§ **EXERCISE GOAL**
Determine the count of lines in the following entries that contain the string "worn". Write only the number.

§ **RECORDS FOR THIS EXERCISE**

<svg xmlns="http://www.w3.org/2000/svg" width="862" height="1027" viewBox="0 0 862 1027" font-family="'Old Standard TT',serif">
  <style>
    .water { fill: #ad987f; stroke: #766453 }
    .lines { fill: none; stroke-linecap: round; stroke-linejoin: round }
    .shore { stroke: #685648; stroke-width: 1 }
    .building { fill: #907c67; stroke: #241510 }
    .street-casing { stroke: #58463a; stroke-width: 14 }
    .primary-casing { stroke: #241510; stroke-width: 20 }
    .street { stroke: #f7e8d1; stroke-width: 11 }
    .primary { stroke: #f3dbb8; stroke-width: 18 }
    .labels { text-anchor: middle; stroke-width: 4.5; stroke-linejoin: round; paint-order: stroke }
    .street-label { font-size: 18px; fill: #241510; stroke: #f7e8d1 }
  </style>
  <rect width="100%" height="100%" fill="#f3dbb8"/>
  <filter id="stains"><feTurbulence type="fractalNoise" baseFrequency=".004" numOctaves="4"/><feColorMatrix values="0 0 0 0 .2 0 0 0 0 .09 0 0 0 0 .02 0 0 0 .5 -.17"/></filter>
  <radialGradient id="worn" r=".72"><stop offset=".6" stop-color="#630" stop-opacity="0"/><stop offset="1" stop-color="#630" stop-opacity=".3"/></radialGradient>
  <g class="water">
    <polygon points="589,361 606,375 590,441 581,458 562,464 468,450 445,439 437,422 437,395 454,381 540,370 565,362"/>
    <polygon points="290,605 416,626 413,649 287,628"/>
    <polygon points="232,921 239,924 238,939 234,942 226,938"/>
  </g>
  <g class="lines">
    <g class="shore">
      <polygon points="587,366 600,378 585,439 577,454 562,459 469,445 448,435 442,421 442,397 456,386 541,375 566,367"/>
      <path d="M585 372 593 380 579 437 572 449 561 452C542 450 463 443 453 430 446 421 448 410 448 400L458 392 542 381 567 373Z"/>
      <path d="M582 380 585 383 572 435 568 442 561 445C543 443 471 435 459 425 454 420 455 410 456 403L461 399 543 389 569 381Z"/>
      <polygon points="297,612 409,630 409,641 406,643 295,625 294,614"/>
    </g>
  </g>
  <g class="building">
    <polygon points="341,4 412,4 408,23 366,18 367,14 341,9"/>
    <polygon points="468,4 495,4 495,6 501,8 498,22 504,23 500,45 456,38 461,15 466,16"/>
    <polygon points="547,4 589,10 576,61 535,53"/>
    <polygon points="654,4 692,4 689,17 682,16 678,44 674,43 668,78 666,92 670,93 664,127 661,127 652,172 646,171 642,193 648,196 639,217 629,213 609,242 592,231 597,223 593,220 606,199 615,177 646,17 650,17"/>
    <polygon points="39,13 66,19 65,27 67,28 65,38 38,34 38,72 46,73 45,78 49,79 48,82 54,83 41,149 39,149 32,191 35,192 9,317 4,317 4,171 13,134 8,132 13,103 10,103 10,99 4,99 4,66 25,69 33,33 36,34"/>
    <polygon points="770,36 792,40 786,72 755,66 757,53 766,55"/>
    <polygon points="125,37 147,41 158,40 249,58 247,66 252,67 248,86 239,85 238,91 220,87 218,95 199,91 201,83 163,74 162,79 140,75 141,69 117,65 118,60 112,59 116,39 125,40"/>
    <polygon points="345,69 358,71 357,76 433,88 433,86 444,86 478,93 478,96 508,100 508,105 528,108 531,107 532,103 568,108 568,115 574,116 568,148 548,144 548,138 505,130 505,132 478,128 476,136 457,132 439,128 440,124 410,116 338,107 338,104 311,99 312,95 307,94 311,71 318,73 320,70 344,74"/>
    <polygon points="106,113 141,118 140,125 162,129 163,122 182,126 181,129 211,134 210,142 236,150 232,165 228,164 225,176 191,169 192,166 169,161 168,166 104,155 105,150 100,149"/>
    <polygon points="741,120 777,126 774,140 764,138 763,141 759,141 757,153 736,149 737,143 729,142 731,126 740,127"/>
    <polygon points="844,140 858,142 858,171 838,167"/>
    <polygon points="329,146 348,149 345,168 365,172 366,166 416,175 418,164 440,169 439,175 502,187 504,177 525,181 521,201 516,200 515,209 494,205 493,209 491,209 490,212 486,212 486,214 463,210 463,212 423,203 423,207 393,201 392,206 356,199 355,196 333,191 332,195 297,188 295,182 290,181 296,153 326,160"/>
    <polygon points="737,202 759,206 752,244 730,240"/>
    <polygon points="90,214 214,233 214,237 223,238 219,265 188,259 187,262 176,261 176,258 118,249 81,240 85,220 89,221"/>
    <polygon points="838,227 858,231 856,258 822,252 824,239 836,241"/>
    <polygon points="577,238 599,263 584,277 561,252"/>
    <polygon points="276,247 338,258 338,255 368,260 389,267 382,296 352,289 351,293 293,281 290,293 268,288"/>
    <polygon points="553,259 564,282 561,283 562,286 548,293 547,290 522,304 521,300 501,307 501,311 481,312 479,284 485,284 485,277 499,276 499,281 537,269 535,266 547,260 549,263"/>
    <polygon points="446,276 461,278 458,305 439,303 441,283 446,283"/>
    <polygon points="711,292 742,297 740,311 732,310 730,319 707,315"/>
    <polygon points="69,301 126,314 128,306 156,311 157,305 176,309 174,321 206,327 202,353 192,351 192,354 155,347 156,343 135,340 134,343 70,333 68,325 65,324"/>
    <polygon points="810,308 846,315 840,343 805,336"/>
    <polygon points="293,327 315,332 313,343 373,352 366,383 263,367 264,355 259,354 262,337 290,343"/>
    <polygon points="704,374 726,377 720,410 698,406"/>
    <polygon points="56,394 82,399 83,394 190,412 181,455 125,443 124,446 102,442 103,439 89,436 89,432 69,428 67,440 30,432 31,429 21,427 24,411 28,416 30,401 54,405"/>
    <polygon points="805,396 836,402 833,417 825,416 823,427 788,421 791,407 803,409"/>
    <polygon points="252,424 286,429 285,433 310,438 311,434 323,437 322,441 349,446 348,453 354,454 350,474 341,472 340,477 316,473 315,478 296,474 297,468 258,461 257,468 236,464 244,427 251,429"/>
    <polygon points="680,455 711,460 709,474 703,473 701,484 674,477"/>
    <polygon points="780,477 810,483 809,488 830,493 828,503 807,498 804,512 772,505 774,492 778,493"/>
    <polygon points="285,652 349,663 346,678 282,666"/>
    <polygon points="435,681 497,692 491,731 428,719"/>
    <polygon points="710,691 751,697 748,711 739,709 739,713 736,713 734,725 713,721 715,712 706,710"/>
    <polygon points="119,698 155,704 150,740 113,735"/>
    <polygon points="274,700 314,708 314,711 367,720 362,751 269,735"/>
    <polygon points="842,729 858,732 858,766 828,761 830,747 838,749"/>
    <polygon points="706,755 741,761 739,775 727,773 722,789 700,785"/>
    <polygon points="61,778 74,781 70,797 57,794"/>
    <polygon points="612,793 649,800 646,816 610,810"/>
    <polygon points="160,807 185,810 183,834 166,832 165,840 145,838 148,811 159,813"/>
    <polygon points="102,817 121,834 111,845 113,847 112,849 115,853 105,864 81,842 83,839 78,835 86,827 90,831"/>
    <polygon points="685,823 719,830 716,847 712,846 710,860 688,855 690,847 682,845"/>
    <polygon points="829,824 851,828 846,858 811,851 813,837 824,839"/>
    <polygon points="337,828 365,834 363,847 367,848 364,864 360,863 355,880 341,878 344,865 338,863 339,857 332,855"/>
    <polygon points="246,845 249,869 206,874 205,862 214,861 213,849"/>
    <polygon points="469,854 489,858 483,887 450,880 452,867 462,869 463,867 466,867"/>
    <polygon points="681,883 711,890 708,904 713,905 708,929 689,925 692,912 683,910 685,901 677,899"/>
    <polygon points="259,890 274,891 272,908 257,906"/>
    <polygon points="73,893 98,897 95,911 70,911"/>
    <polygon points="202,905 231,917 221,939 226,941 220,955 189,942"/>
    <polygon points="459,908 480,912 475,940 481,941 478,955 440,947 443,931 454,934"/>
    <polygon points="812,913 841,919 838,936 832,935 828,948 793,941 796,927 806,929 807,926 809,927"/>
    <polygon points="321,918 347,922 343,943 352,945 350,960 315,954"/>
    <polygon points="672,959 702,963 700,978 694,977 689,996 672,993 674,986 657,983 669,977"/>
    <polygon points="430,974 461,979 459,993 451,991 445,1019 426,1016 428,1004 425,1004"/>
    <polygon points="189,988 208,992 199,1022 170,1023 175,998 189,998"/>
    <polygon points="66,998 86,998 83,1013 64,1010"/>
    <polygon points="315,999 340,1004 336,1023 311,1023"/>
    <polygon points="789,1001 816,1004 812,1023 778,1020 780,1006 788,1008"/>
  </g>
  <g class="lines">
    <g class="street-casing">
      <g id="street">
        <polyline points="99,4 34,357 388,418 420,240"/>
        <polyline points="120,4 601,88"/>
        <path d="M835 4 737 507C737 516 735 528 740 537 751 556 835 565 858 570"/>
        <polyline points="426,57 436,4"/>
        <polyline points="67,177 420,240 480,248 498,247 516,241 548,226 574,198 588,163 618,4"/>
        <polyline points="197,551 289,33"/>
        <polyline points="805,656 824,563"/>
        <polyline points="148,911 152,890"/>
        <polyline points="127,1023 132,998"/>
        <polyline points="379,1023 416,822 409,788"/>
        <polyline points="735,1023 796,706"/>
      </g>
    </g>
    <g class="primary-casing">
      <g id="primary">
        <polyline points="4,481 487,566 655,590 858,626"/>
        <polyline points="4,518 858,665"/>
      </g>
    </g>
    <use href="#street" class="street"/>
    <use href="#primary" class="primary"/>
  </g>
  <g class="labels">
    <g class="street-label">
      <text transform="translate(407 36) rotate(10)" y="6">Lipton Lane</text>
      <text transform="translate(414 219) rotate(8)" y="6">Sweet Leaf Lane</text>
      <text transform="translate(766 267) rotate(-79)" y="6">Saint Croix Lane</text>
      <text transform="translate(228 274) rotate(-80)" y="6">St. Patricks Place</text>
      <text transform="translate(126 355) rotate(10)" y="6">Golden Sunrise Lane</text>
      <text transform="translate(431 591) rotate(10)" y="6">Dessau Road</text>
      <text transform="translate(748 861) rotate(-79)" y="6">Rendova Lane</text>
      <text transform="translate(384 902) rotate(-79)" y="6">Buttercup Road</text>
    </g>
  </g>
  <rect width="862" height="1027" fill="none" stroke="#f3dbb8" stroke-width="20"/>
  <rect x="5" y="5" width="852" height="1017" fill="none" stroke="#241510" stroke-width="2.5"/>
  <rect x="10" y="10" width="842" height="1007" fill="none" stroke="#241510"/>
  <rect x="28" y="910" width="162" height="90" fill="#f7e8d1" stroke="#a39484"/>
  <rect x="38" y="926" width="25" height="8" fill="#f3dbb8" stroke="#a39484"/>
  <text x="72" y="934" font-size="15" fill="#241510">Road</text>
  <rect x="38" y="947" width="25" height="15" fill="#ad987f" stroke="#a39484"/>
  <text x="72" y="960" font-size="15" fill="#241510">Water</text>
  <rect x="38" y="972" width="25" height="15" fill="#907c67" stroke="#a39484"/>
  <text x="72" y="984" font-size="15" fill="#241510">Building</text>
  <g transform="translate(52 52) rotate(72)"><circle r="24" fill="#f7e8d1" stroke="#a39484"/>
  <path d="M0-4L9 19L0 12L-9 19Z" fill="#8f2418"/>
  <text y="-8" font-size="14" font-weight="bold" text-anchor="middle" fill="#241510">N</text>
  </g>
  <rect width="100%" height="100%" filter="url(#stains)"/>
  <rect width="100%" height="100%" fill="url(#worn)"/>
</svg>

§ **PROBLEM SOLUTION**
2